[[ Material for this task open ]]

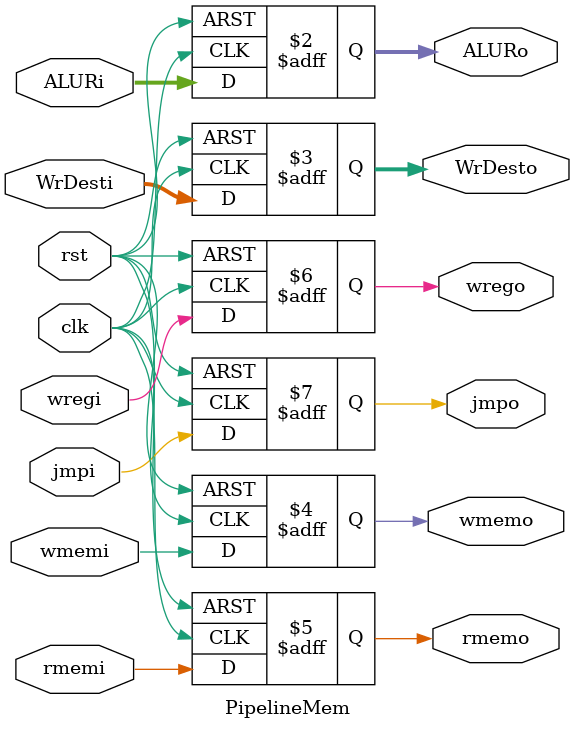
<source format=sv>
module PipelineMem(input clk, rst,
						input[31:0]ALURi,input [3:0]WrDesti,input wmemi,rmemi,wregi,jmpi,
						output logic[31:0]ALURo,output logic[3:0]WrDesto,output logic wmemo,rmemo,wrego,jmpo);
		always_ff@(posedge clk or posedge rst)
		if(rst) begin
		ALURo = 32'h00;
		WrDesto = 4'h00;
		wmemo = 1'b0;
		rmemo = 1'b0;
		wrego = 1'b0;
		jmpo = 1'b0;
		end
		else begin
		ALURo = ALURi;
		WrDesto = WrDesti;
		wmemo = wmemi;
		rmemo = rmemi;
		wrego = wregi;
		jmpo = jmpi;
		end
endmodule 
</source>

[[ Material for this task closed ]]

Each line of the data in which the string "wmemo" appears needs to be copied.

▶ Solution to this exercise
						output logic[31:0]ALURo,output logic[3:0]WrDesto,output logic wmemo,rmemo,wrego,jmpo);
		wmemo = 1'b0;
		wmemo = wmemi;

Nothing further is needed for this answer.